The FAA’s refusal to move on topics like revising technical standard orders, forecast icing weather products, part 23 manufacturing standards, and resistance to accept new medical standards for GA pilots has done far more to characterize this anachronistic bureau.

Lastly, how many FAAST seminars really teach you something new? I’d submit that most pilots consider their subject matter as a simple review of material available in any current text.

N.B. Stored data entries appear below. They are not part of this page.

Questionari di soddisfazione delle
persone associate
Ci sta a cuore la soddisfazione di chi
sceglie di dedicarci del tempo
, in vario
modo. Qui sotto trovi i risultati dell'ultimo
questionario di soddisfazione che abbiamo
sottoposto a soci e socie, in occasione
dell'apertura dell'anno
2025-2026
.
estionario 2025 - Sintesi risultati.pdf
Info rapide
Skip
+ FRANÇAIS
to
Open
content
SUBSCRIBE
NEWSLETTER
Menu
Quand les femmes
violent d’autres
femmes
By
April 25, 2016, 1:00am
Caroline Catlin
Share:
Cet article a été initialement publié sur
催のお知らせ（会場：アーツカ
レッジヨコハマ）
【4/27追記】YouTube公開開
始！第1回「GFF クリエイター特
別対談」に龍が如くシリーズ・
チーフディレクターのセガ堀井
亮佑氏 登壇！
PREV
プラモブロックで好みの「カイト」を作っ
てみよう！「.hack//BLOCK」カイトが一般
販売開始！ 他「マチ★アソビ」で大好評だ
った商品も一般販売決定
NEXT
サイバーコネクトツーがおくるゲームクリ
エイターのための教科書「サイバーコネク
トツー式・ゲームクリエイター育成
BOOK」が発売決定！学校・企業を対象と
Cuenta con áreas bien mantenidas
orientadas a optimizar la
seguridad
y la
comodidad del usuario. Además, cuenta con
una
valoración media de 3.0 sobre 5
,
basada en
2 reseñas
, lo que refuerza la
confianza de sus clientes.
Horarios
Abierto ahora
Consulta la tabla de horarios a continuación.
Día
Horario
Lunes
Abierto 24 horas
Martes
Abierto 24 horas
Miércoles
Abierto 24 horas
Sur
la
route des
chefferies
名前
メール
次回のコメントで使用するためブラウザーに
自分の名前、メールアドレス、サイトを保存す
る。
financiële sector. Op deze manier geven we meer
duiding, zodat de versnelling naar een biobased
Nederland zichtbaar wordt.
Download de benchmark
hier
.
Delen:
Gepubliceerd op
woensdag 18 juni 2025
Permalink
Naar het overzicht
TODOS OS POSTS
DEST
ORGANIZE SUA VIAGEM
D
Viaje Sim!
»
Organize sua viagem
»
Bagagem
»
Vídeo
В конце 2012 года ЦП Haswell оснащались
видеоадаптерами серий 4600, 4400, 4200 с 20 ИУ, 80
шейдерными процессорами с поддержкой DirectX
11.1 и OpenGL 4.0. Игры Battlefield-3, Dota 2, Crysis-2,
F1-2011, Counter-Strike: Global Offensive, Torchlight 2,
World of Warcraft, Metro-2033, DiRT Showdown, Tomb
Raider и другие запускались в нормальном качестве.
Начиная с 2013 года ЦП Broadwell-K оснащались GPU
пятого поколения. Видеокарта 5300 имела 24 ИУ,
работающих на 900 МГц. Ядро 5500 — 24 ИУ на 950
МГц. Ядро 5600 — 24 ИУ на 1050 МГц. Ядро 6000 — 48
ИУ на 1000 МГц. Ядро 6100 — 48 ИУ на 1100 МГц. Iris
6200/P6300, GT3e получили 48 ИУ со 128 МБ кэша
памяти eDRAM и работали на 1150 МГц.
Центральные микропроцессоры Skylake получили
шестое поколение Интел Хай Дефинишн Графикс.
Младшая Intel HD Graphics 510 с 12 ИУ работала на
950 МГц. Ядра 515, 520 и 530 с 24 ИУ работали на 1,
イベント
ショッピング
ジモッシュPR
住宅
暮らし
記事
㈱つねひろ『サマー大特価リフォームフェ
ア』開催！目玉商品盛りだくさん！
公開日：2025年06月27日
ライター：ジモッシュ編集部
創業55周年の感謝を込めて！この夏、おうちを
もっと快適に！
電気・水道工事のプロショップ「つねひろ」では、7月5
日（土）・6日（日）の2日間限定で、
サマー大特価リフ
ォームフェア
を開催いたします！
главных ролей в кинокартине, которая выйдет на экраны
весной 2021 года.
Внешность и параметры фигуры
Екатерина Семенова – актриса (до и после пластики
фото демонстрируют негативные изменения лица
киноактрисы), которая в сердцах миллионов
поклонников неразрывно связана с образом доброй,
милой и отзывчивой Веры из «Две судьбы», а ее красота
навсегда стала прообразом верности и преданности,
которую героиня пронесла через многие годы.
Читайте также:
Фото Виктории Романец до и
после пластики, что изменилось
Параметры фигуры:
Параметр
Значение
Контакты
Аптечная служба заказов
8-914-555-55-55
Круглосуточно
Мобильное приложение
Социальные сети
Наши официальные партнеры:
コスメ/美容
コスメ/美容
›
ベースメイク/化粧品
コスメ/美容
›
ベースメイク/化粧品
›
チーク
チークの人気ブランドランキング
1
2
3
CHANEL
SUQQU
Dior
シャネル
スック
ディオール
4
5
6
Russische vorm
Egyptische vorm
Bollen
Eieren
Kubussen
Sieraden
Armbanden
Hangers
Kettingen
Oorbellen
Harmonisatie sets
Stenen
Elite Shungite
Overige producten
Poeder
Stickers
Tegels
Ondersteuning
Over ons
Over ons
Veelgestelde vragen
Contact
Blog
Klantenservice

Let’s hope that Mr. Wright is on to something with these GA safety measures. I, myself, have learned to “wait and see” when it comes to the FAA.

Chase Burnett

$10,000 EFIS Upgrade

My option for my 185 was two G5s, a GMU-11 magnetometer (removed vacuum system), GTX345 (ADS-B in/out) with a GNS530 and Flightstream 210 Bluetooth ForeFlight connectability. Great capability and added redundancy without an entirely new panel design. 12# more useful load, too.

Manny Puerta

$10,000 for the cost of an EFIS isn’t all that unreasonable. “If” it’s installed into a new homebuilt or production aircraft. But to remove perfectly functioning instruments for the engine, and flight instruments seems too wasteful to me. Also, that cost doesn’t include communications radios. Transponders, ADS-B. When the additional cost of ordering the probes for the engine(s) is added in, it’s going to be more than $10K. Plus the situational awareness provided by an EFIS isn’t as needed for some pilots as it is for others. If they need it, by all means they should have it. Synthetic vision may just help someone from flying into terrain. I’m fine with an iPad. But others might have their life saved by synthetic vision. If I were going that route, I’d install a Garmin G3X in my Glasair 3. But it’s a lot of work.